# Task details:
Find the word "Left" below. Copy each line that has it.

Records contained in a dataset:

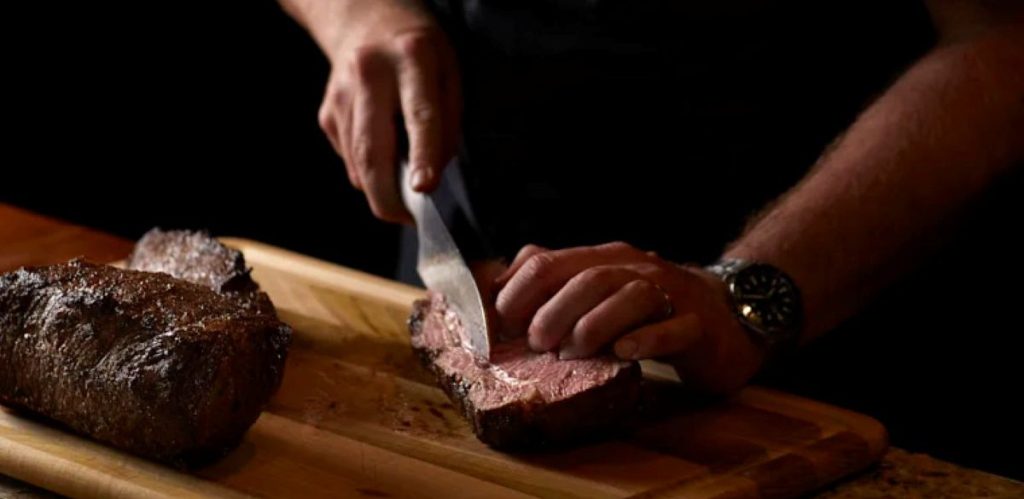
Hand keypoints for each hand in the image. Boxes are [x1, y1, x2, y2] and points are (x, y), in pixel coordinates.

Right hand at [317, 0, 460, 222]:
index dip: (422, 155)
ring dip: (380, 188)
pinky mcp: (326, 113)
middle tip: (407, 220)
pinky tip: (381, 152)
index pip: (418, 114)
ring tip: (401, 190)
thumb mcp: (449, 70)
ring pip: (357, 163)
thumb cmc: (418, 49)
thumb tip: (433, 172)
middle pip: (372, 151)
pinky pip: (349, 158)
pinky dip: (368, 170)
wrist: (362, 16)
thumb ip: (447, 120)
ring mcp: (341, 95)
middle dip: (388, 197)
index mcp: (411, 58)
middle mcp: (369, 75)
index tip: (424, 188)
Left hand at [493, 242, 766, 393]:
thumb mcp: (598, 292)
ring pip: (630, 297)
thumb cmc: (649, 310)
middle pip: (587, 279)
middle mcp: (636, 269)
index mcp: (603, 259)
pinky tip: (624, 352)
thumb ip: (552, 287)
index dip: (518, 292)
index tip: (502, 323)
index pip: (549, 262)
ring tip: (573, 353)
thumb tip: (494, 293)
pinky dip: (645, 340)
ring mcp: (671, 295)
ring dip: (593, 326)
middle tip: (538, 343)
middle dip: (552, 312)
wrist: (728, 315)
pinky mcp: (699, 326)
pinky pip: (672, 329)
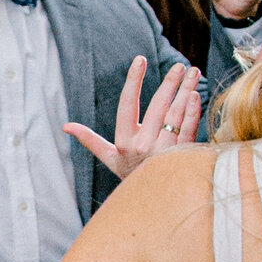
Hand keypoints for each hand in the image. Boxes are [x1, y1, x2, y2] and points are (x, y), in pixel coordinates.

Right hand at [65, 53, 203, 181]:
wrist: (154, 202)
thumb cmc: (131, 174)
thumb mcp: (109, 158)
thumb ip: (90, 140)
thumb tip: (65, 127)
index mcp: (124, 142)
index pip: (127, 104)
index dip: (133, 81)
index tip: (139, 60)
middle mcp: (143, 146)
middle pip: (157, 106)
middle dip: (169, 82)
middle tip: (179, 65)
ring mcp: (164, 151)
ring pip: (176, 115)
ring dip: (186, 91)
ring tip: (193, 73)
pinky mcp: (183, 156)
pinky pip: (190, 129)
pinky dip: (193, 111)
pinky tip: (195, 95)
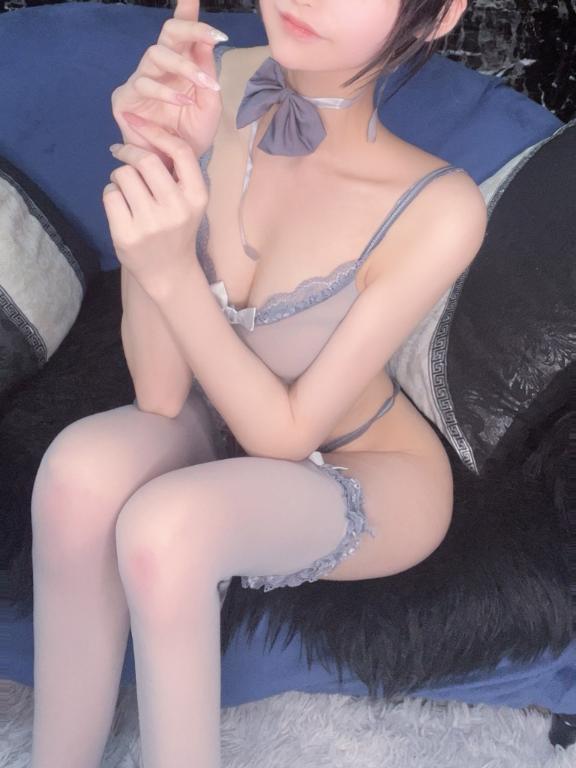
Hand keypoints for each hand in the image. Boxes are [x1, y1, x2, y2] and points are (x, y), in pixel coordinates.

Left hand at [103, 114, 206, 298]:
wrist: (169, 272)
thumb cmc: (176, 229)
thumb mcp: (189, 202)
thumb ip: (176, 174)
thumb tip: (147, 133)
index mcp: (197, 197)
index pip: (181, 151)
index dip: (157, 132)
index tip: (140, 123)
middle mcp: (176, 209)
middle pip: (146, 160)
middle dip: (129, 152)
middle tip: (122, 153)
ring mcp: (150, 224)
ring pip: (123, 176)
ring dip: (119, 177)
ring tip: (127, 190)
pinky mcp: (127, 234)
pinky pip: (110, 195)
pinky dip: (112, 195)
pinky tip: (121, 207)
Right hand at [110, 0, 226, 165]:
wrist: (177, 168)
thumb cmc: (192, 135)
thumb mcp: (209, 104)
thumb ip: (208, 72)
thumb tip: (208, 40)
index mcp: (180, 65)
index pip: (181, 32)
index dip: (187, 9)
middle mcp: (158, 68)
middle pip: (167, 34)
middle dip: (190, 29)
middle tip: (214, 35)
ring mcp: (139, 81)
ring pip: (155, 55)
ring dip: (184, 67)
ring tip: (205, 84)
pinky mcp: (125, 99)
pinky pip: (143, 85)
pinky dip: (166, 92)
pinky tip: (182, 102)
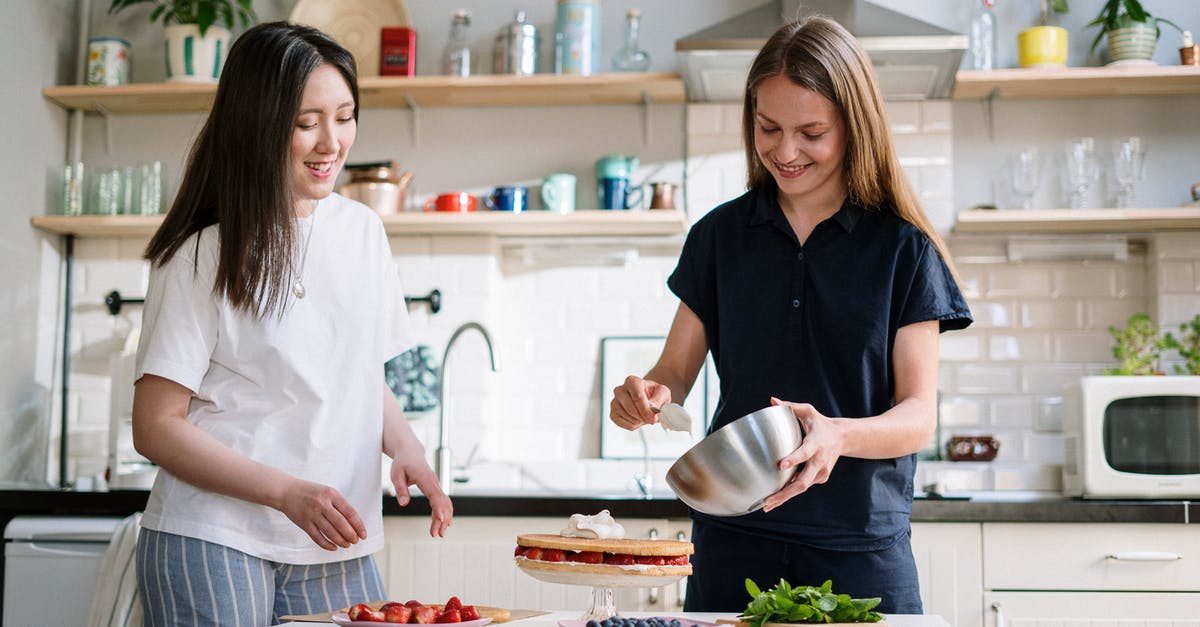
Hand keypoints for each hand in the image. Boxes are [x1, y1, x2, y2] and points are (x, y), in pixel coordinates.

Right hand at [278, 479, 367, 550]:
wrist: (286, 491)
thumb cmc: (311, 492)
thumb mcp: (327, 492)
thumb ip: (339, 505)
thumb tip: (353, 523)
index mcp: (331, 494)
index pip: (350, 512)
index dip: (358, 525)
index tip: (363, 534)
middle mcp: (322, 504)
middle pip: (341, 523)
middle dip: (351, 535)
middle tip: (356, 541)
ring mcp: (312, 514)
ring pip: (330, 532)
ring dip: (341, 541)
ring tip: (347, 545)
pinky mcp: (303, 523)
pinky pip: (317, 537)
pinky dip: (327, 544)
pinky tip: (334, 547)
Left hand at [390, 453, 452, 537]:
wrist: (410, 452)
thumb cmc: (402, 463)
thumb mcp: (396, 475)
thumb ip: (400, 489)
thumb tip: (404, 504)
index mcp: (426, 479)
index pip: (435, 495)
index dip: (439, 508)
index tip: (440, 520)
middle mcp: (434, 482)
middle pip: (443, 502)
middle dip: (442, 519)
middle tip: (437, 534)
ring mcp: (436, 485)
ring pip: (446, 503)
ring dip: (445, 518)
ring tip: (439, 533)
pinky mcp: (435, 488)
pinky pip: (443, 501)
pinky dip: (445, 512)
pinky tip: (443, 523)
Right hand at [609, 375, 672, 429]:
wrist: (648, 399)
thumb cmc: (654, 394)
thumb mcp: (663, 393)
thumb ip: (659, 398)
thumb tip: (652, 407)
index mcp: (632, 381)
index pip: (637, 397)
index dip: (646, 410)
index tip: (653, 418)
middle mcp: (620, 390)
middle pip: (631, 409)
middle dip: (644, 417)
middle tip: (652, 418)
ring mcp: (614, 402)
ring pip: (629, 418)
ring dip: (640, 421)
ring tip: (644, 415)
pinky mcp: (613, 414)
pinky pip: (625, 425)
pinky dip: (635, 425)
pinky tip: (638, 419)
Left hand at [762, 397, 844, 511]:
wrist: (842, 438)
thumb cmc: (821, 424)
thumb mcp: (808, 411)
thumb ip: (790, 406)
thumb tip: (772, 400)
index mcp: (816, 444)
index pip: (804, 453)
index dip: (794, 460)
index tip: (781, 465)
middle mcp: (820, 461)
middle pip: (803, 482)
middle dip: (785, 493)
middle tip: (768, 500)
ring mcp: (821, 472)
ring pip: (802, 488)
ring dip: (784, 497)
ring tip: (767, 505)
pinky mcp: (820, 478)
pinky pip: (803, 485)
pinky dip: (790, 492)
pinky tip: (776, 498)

* * *

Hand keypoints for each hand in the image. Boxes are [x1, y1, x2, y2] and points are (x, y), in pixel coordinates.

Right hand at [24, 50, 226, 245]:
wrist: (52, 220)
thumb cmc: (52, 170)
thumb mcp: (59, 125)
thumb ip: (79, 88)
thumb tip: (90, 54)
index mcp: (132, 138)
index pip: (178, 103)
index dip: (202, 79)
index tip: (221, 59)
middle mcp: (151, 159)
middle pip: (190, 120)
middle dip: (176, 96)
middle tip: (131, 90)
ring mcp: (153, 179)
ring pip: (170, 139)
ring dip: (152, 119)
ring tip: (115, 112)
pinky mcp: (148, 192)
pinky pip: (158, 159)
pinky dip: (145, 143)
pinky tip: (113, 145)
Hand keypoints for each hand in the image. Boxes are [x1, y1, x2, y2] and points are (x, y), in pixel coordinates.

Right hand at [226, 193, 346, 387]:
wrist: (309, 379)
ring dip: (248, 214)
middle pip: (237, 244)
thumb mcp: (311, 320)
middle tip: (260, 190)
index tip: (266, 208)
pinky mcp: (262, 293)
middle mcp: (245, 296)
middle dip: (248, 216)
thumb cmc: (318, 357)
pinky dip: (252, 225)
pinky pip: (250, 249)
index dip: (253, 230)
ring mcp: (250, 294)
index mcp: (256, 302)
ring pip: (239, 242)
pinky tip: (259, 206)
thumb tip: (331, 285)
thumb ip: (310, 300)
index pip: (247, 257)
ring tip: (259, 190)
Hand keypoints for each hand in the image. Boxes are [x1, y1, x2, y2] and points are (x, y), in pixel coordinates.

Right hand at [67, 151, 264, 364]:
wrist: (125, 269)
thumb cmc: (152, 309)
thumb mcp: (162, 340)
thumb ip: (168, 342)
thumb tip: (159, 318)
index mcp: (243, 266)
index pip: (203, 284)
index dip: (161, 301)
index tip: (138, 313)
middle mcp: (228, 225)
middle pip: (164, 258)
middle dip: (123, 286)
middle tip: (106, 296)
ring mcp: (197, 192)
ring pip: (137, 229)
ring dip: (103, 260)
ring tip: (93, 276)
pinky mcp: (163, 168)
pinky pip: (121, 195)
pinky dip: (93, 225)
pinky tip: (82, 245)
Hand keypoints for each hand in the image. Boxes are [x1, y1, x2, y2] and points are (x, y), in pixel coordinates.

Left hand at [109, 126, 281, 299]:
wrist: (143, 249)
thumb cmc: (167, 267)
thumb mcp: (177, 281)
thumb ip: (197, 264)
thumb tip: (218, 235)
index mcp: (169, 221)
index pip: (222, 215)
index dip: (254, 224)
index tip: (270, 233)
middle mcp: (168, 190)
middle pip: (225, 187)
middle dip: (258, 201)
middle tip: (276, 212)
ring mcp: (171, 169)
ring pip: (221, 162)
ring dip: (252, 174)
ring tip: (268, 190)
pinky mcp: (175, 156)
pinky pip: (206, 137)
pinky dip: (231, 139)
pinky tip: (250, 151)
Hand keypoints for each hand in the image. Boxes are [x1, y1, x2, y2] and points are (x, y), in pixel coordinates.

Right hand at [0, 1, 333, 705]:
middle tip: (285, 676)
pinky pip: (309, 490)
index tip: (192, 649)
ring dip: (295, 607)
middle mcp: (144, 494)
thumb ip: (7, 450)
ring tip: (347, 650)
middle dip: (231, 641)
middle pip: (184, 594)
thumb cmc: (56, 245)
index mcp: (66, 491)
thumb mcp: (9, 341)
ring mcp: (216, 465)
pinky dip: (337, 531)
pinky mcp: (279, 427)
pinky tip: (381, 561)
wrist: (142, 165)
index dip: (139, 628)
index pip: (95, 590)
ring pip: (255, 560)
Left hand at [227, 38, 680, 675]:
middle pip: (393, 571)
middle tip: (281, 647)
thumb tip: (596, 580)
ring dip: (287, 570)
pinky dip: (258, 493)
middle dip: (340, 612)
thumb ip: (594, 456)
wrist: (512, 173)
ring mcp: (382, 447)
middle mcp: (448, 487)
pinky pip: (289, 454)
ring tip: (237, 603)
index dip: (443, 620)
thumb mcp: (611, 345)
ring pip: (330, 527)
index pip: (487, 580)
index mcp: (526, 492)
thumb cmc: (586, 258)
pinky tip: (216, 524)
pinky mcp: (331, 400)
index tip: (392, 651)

# Result for this task:
Left hand at [493, 242, 766, 393]:
Left hand at [103, 114, 206, 298]:
Left hand at [390, 453, 452, 537]:
Left hand at [762, 397, 844, 511]:
Left hand at [109, 126, 281, 299]:
Left hand at [227, 38, 680, 675]:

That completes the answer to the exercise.